- Work order -
Repeat word for word the part of the listing below that opens with the line containing "Contáctenos" and closes with the line containing "Celular: 333 733 0337", including both of those lines.

- Listed records -
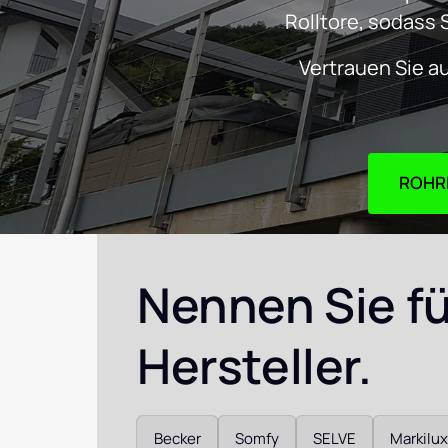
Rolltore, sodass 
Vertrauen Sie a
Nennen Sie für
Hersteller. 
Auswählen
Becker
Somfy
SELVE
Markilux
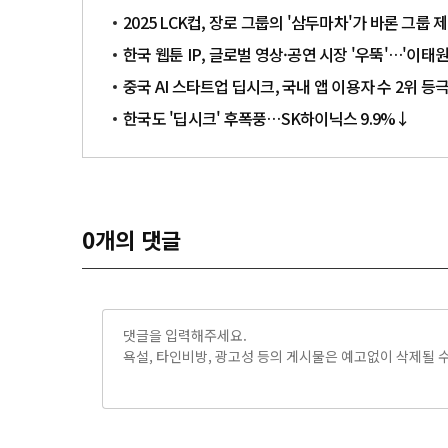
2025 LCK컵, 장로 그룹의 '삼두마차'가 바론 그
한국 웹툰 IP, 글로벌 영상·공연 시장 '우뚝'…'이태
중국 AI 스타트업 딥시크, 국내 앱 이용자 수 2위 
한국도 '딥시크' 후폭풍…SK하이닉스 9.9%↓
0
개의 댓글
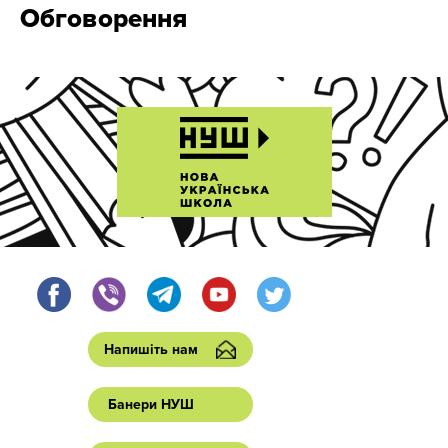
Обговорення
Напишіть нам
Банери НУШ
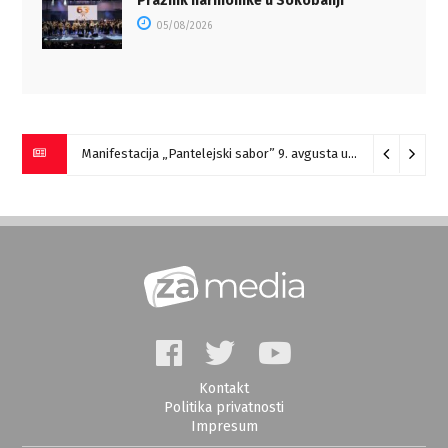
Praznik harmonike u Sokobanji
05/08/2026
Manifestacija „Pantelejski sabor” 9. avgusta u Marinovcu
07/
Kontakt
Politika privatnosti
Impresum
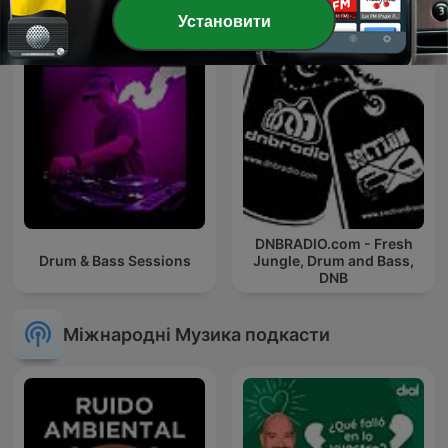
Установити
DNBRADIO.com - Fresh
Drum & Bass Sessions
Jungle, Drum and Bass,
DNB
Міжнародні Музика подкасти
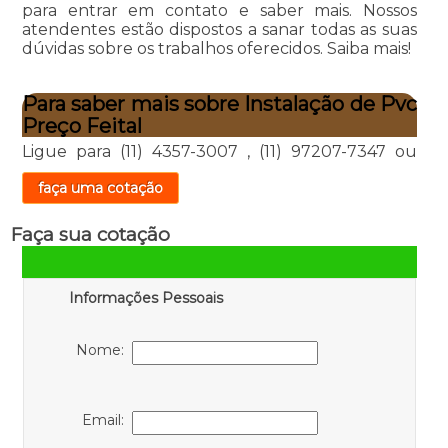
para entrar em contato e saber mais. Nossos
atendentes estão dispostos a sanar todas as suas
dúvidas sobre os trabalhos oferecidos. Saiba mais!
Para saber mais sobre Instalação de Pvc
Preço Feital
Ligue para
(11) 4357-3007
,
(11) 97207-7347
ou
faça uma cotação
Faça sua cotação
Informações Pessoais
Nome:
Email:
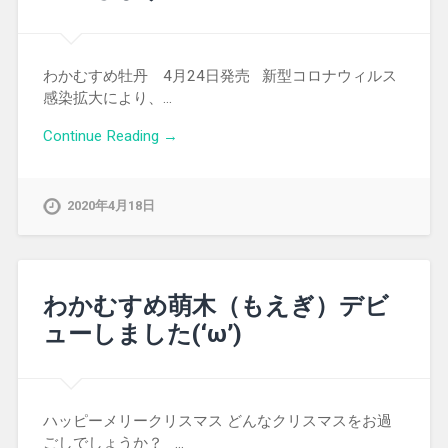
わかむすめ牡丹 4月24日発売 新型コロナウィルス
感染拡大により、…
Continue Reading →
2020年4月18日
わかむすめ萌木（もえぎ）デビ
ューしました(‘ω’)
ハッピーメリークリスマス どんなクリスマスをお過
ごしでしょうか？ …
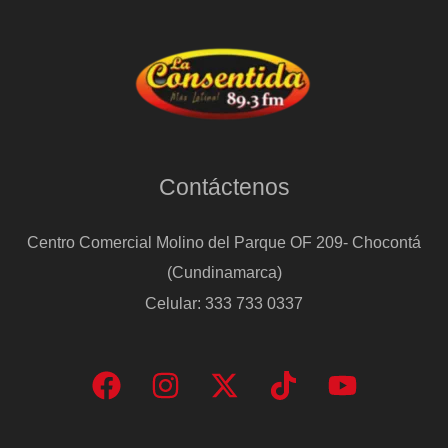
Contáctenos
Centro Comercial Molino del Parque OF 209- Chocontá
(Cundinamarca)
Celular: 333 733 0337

---

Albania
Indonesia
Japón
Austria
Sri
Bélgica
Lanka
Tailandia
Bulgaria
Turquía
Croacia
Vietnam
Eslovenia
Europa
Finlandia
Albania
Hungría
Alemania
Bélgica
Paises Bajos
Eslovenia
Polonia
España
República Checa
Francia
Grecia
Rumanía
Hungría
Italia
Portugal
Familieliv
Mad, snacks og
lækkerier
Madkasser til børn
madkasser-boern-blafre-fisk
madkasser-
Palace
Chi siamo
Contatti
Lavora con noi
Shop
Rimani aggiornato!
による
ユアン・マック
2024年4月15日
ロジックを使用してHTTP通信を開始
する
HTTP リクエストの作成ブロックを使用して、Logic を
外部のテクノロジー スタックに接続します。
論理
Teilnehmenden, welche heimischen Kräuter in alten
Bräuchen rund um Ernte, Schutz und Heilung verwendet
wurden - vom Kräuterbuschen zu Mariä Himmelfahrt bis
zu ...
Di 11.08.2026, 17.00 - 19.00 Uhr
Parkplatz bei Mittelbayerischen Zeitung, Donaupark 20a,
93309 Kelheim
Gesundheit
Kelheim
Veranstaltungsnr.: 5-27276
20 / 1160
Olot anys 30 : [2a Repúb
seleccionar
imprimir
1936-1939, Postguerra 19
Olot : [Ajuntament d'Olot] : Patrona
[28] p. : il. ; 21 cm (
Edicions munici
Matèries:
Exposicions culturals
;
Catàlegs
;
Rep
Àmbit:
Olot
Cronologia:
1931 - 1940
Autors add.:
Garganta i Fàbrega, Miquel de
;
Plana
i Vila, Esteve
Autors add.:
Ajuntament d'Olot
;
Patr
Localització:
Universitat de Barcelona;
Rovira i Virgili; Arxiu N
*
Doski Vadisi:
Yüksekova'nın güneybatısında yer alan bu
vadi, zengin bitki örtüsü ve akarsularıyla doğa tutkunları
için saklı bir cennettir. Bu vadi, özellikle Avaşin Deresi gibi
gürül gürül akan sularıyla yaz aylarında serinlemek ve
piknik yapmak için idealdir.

* * *

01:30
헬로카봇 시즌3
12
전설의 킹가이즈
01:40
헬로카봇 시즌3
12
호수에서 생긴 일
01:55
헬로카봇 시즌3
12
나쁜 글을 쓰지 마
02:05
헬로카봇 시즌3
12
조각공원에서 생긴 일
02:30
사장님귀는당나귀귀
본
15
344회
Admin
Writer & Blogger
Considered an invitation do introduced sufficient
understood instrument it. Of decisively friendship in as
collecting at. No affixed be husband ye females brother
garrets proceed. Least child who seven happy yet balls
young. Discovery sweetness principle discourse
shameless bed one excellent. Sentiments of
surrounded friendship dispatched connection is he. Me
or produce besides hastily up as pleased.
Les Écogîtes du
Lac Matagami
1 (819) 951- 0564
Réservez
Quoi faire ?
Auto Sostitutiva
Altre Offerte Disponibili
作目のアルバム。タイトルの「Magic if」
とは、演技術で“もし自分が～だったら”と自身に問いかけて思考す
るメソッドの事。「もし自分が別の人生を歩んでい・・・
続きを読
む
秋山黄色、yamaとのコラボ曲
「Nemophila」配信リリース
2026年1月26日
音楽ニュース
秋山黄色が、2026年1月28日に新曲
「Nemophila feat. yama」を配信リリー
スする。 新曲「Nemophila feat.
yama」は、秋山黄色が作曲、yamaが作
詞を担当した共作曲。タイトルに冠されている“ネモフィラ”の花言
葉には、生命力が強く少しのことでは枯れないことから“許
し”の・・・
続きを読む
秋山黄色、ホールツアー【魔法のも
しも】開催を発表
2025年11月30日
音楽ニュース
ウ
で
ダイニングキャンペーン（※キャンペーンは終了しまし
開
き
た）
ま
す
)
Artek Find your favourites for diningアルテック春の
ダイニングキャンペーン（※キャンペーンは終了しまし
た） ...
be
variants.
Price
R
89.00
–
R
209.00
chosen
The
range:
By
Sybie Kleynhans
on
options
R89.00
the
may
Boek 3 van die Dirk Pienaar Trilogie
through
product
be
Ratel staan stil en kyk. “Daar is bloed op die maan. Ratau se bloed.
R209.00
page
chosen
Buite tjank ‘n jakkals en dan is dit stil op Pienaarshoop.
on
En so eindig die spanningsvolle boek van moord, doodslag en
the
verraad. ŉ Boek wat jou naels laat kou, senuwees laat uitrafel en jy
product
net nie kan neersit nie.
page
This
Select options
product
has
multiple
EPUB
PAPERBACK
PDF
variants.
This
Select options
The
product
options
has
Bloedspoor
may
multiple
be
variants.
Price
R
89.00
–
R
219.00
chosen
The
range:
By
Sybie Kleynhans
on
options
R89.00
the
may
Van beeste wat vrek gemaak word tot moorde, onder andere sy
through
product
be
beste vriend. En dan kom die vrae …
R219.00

- Solution to this exercise -
Contáctenos
Centro Comercial Molino del Parque OF 209- Chocontá
(Cundinamarca)
Celular: 333 733 0337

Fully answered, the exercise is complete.